A pair of Australian app designers have launched a new tool to help LGBTIQA+ people navigate friendly services and places in the community.
Spectrum is an Australian market–first community app with a strong social purpose – to help improve quality of life for people who are isolated, closeted, or at risk.
The app provides tools and resources to support wellbeing and mental health as people navigate the confusing and sometimes dangerous realities of being queer.
For co-founders Matt Fiacchi and Tish Tambakau, consulting with the community has been imperative to the creation of Spectrum.
“As a queer person, I often find it difficult to gauge how ‘open’ I can be in an unfamiliar place,” said Fiacchi.
“Can I wear something that feels like ‘me’? Can I hold my partner’s hand? Will people judge me, or worse, abuse me?
“It’s a tough call sometimes, and making the wrong choice around the wrong people can have serious consequences.”
Spectrum’s range of features includes a user-generated map of venues rated on queer-friendliness.
More than just a map of gay clubs or established queer spaces, the Places feature is aimed at helping identify everyday venues where people can safely be themselves.

DATA EXTRACT:
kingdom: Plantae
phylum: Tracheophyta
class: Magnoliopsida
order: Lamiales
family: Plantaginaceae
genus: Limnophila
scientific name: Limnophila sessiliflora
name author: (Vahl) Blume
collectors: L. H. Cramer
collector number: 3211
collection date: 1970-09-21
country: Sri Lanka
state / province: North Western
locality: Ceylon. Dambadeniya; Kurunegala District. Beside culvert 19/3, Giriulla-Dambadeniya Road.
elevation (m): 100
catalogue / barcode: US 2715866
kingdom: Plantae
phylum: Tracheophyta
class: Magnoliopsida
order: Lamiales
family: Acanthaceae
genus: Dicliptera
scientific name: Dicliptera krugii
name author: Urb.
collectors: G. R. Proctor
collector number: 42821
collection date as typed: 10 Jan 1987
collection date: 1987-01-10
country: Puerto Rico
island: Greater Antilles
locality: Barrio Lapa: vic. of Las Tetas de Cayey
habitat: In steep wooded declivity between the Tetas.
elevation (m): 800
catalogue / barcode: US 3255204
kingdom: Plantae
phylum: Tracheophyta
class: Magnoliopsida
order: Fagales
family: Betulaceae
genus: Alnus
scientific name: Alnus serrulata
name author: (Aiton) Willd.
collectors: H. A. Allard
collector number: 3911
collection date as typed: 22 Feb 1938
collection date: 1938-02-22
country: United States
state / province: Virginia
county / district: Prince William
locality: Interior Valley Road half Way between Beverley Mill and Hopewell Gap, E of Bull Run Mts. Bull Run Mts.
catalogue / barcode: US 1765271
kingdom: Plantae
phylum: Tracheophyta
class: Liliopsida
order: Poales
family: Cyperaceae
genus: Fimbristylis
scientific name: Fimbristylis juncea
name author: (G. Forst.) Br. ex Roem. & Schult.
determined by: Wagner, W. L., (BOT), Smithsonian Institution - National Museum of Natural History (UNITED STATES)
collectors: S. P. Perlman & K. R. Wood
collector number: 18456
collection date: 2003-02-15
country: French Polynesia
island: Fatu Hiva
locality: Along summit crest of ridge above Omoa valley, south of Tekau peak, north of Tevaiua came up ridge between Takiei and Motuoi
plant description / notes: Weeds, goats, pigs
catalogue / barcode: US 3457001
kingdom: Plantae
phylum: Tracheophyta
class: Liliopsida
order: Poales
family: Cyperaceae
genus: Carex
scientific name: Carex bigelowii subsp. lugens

WHAT IS REQUIRED: Can you carry on the article about the Spectrum app from its last sentence, in the same news style?

RESPONSE:
The app also includes a Library on topics surrounding mental health, sexual health, and queer issues.
Articles are written by members of the community or sourced from partnerships with queer and mental health organisations like Thorne Harbour Health, StartOut, and BeyondBlue.
Spectrum further includes mental health hotlines, emergency contacts, and other useful services that can be contacted from within the app.
Fiacchi and Tambakau showcased the app at Mardi Gras Fair Day this year to an “overwhelming” response, before the COVID-19 pandemic.
“Not only did the pandemic have a huge impact on people’s health and mental wellbeing, but we also all collectively stopped being able to go places and see people, and so many businesses have also suffered as a result,” said Tambakau.
“Now, with most states in Australia slowly reducing restrictions on gatherings, we thought it was the perfect time to reintroduce our Places feature back to the community – to get them to start adding, rating, and visiting venues which they deem to be queer-friendly”.
Fiacchi said finding ways to connect is more important now than ever.
“We want to use our platform to inject some life back into the Australian queer community,” Fiacchi said.
“We hope that Spectrum is able to provide a way for people to come together again, support local queer businesses, and help the most vulnerable members of our community find safe spaces to be themselves, fearlessly.”
The Spectrum app is available now on the App Store and Google Play.